• **LESETEXT**

################

LAG Nürnberg: Kostenfestsetzungsverfahren – Verfahrensgebühr bei Erstellung eines Schriftsatzentwurfs
LAG Nürnberg, Beschluss vom 29.12.2023 – 4 Ta 101/23
Volltext: BB-Online BBL2024-756-6
Leitsatz
Eine Verfahrensgebühr gemäß Nr. 3207 VV RVG entsteht bereits für das Betreiben des Geschäfts einschließlich der Information der Partei. Eine die Gebühr auslösende Einzeltätigkeit liegt jedenfalls dann vor, wenn der zweitinstanzliche Prozess-bevollmächtigte im Auftrag des Rechts-mittelgegners die Erfolgsaussichten der Nichtzulassungsbeschwerde prüft und sich sachlich damit auseinandersetzt. Eine nach außen erkennbare Tätigkeit des beauftragten Rechtsanwalts ist nicht erforderlich.
Sachverhalt
I.
Mit Antrag des Prozessbevollmächtigten der Beklagten vom 10.08.2023 hat dieser im Rahmen einer Nichtzulassungsbeschwerde vor dem Bundesarbeitsgericht die Festsetzung der Kosten gegen den Verfahrensgegner gemäß §§ 103 ff. ZPO beantragt und eine 1,1-Gebühr nach § 13 RVG Nr. 3207 VV RVG zuzüglich der Telekommunikationspauschale gemäß Nr. 7002 VV RVG einschließlich Umsatzsteuer geltend gemacht. Er hat vorgetragen, dass er sich mit der Nichtzulassungsbeschwerde der Klagepartei auseinandersetzen habe müssen. Unter dem Datum 31.07.2023 sei ein Entwurf einer Erwiderung gefertigt worden. Der Schriftsatzentwurf sei nicht mehr ausgelaufen, weil sich dies mit der Zustellung des Beschlusses des Bundesarbeitsgerichts vom 01.08.2023 am 07.08.2023 überschnitten habe. Eine Einreichung sei danach nicht mehr notwendig gewesen.
Nachdem die Klagepartei mit Schriftsatz vom 01.09.2023 eine Tätigkeit des Prozessbevollmächtigten der Beklagten im Nichtzulassungsbeschwerdeverfahren bestritten und geltend gemacht hat, dass es keine Notwendigkeit für eine Tätigkeit des Prozessbevollmächtigten der Beklagten im Nichtzulassungsbeschwerdeverfahren gegeben habe, hat der Prozessbevollmächtigte der Beklagten mit Schriftsatz vom 19.09.2023 im Verfahren den benannten Entwurf einer Erwiderung im Nichtzulassungsbeschwerdeverfahren vorgelegt.

################

• **DATENÜBERSICHT**

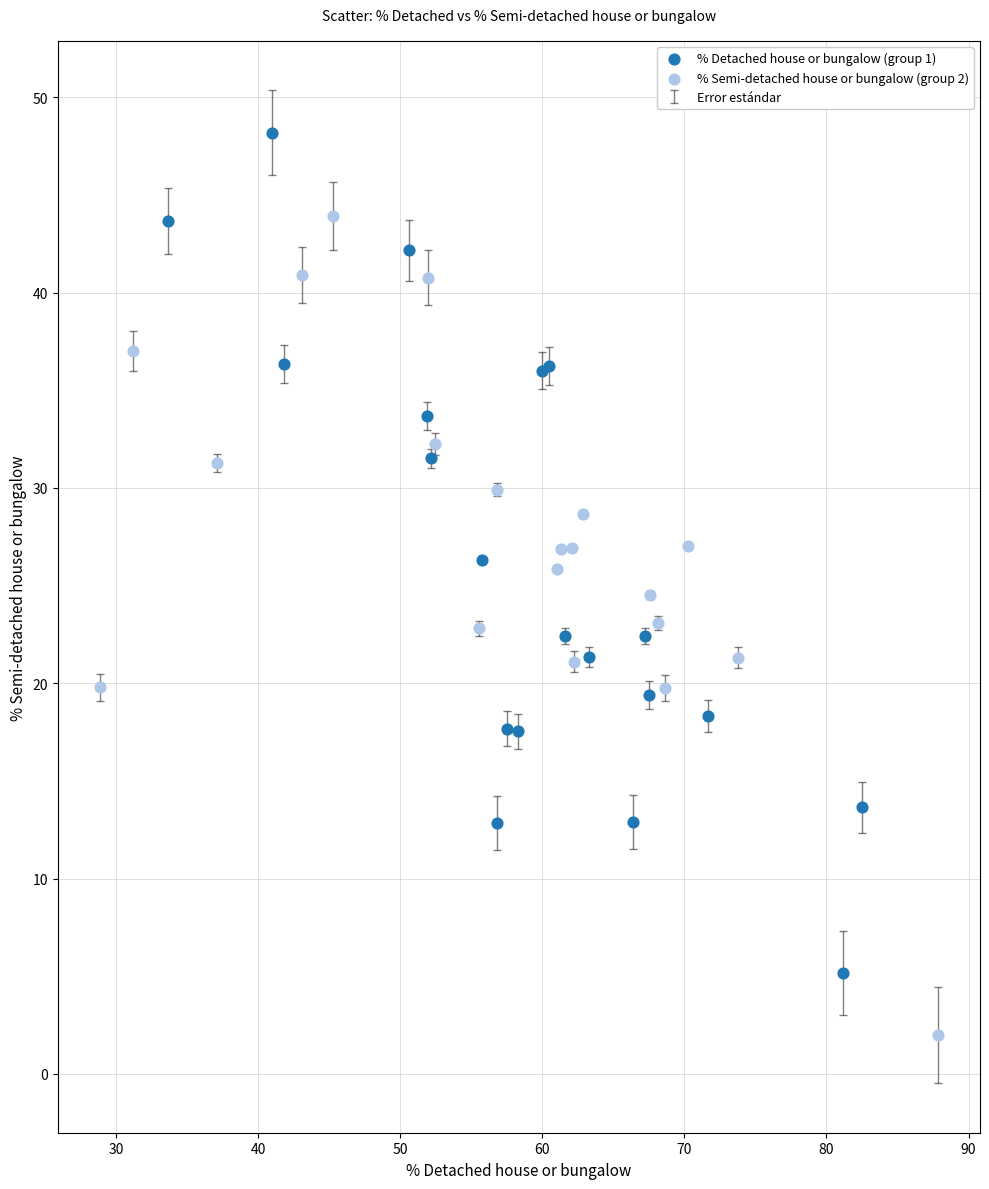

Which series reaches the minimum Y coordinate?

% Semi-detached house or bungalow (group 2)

################

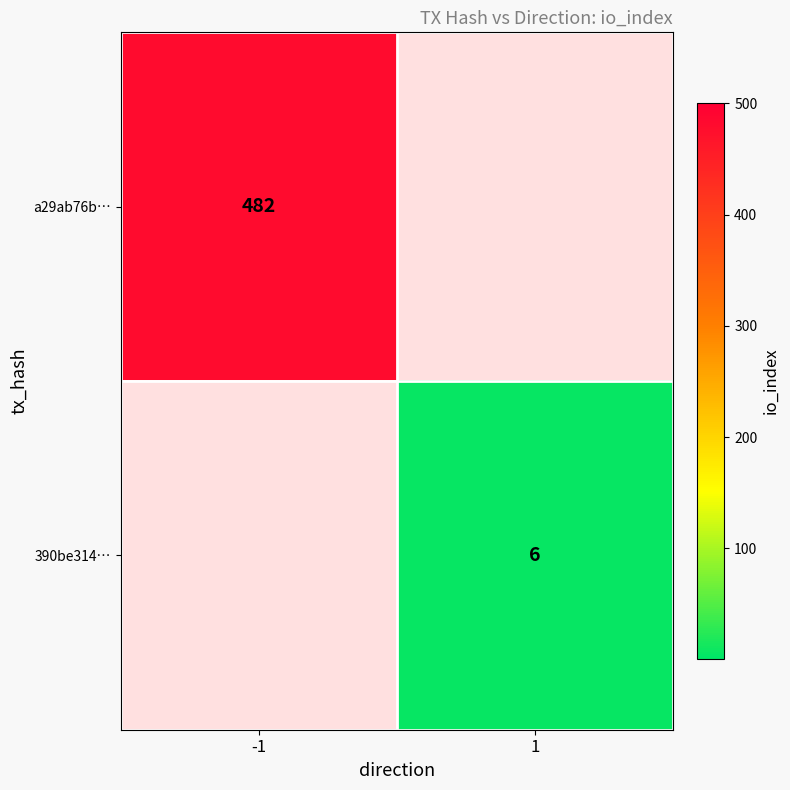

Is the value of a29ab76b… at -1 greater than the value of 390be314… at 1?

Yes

################

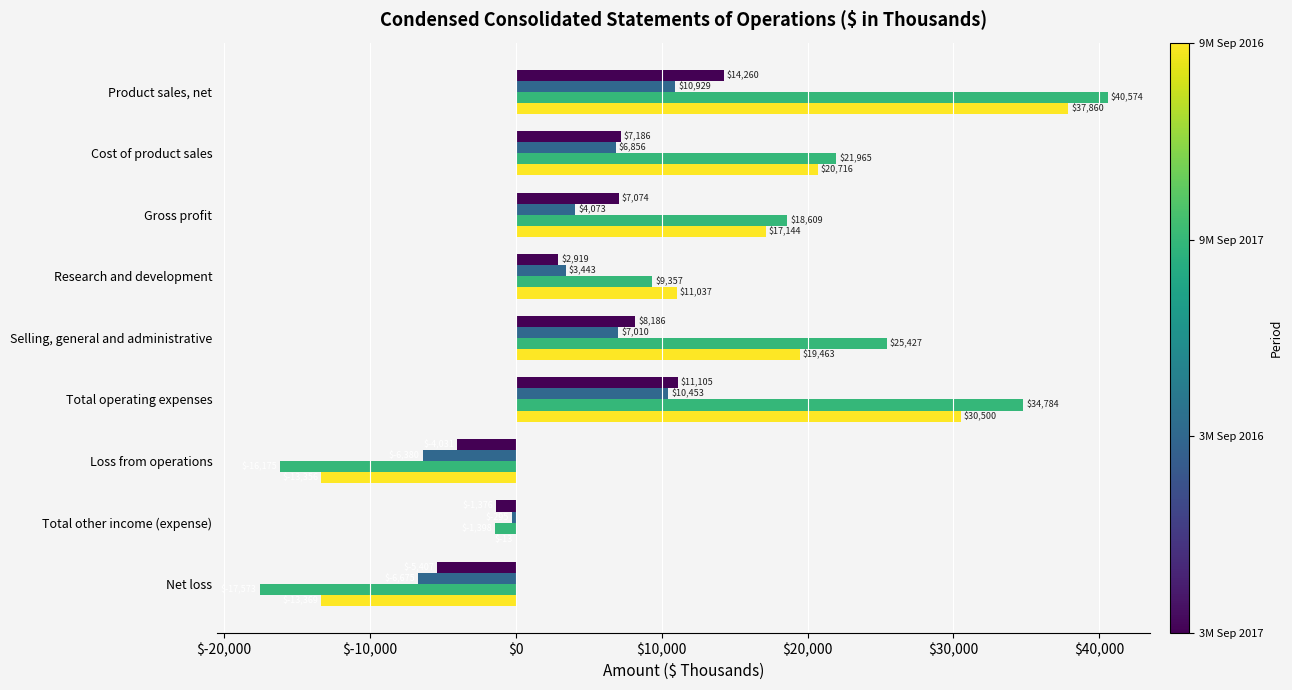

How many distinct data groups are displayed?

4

################

• **GELESENES ANWENDEN**
a – Beantworten Sie anhand des Lesetexts zur Verfahrensgebühr die folgenden Fragen:
(i) Ist nach dem Leitsatz eine nach außen erkennbare Tätigkeit des beauftragten Rechtsanwalts erforderlich?
(ii) Unter welchem Datum wurde laut Vortrag der Entwurf einer Erwiderung gefertigt?
(iii) Mit Schriftsatz von welchem Datum legte der Prozessbevollmächtigte der Beklagten diesen Entwurf vor?
b – Führen Sie den Lesetext zur Verfahrensgebühr im Anschluss an seinen letzten Satz fort.
Die Datensätze spielen dabei keine Rolle.

• **ERWARTETE LÖSUNGEN**
a –
(i) Nein, eine solche Tätigkeit ist nicht erforderlich.
(ii) Unter dem Datum 31.07.2023.
(iii) Mit Schriftsatz vom 19.09.2023.

b –
Mit Beschluss des Rechtspflegers vom 28.09.2023 hat das Arbeitsgericht Würzburg, Kammer Aschaffenburg, den Antrag des Prozessbevollmächtigten der Beklagten zurückgewiesen. Das Arbeitsgericht Würzburg, Kammer Aschaffenburg, hat ausgeführt, dass zwar eine nach außen erkennbare Tätigkeit des beauftragten Rechtsanwalts für die Entstehung einer Gebühr nicht erforderlich sei. Eine Erstattungsfähigkeit läge aber nur vor, wenn die Erwiderung beim Bundesarbeitsgericht noch vor Zugang des Beschlusses des Bundesarbeitsgerichts vom 01.08.2023 beim Beklagtenvertreter eingereicht worden wäre, da der Beklagtenvertreter dann in der Sache selbst nach außen hervorgetreten wäre. Die Erwiderung habe jedoch den Status eines Entwurfs nicht überschritten, da sie vom Beklagtenvertreter nicht übermittelt worden sei. Ein Einreichen habe also nicht vorgelegen.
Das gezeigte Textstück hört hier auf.